▶ [PROBLEM DESCRIPTION]: Locate each line in the listing below that contains the string "part", matching letter case exactly, and copy every such line.

▶ [DATA SUPPLIED]:
* * * * * * * * *

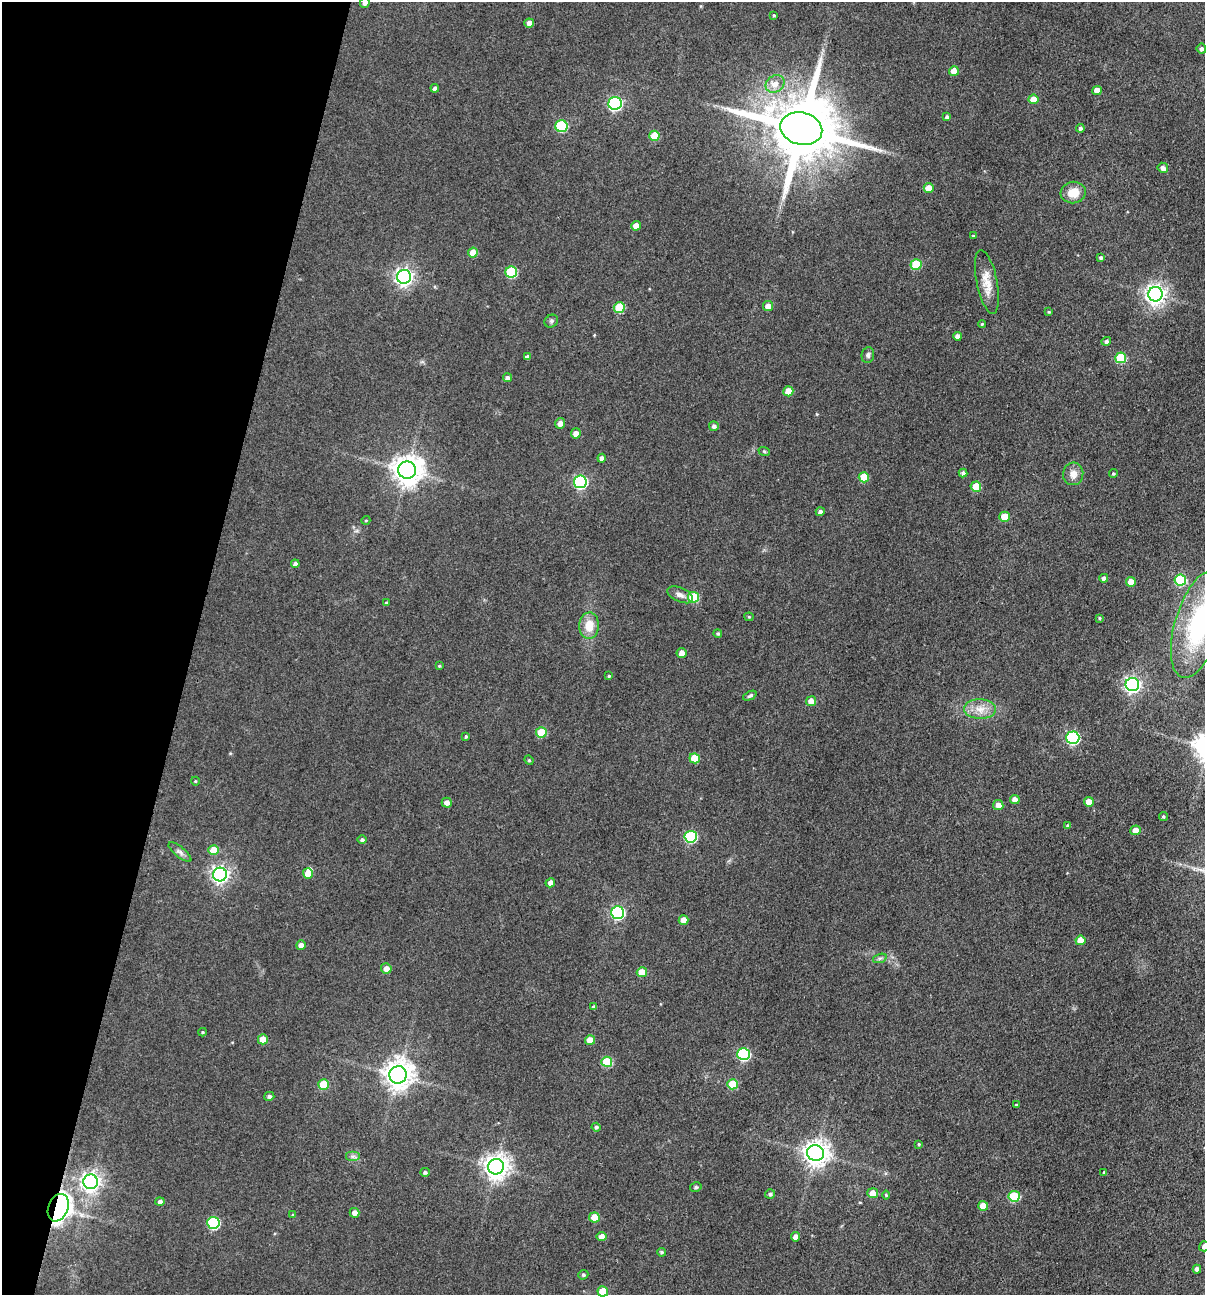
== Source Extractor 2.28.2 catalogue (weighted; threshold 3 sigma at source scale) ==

* * * * * * * * *

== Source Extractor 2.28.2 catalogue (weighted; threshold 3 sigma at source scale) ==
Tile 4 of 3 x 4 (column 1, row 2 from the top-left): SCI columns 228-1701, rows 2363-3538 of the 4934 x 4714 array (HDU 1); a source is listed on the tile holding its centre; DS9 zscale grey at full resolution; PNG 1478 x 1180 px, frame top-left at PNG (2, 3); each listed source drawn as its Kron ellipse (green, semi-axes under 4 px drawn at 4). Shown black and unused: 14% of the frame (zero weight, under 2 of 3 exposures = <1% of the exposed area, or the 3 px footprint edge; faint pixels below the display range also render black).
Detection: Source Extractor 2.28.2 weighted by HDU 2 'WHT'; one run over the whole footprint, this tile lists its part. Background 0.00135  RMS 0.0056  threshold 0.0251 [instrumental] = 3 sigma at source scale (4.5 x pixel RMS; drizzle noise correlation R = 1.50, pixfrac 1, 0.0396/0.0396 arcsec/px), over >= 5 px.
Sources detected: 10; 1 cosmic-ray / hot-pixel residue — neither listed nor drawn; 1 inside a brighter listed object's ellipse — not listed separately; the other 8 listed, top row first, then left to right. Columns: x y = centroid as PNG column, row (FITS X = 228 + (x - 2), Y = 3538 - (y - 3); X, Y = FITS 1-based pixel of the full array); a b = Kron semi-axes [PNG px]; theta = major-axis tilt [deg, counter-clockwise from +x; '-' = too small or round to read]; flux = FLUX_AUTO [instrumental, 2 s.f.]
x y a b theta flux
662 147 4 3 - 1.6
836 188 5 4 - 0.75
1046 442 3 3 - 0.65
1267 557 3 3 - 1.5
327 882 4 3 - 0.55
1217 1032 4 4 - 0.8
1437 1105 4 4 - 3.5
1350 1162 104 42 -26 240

* * * * * * * * *

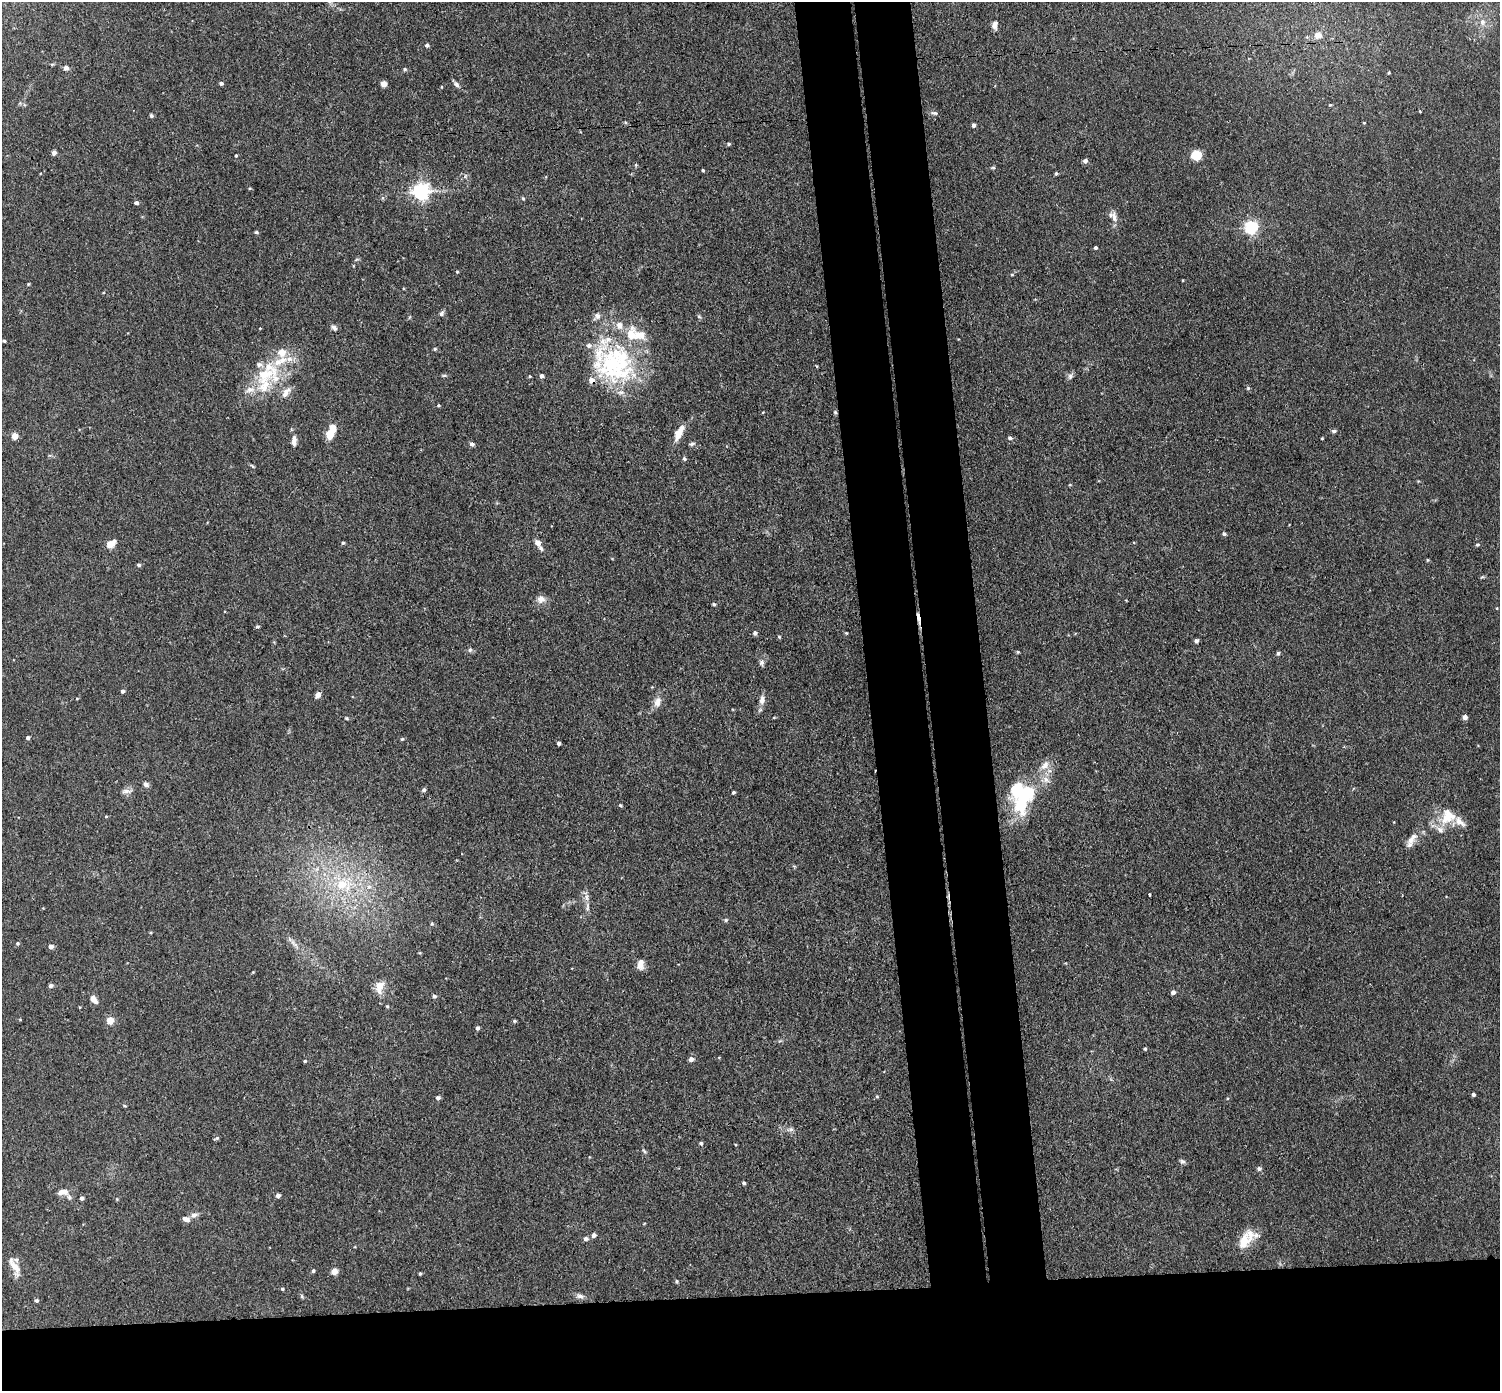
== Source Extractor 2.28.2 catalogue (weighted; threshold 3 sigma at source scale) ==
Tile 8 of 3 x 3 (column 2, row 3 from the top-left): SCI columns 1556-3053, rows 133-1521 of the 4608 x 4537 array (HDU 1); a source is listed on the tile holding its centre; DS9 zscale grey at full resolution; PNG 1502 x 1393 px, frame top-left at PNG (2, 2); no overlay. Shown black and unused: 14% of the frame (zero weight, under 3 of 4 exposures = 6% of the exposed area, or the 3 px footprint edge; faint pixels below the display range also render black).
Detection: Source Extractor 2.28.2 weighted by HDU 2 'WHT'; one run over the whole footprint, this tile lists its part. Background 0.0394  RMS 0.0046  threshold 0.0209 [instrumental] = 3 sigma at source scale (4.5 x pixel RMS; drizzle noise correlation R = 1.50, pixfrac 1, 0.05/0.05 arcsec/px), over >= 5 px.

* * * * * * * * *

▶ [SOLUTION]:
Detection: Source Extractor 2.28.2 weighted by HDU 2 'WHT'; one run over the whole footprint, this tile lists its part. Background 0.00135  RMS 0.0056  threshold 0.0251 [instrumental] = 3 sigma at source scale (4.5 x pixel RMS; drizzle noise correlation R = 1.50, pixfrac 1, 0.0396/0.0396 arcsec/px), over >= 5 px.
Detection: Source Extractor 2.28.2 weighted by HDU 2 'WHT'; one run over the whole footprint, this tile lists its part. Background 0.0394  RMS 0.0046  threshold 0.0209 [instrumental] = 3 sigma at source scale (4.5 x pixel RMS; drizzle noise correlation R = 1.50, pixfrac 1, 0.05/0.05 arcsec/px), over >= 5 px.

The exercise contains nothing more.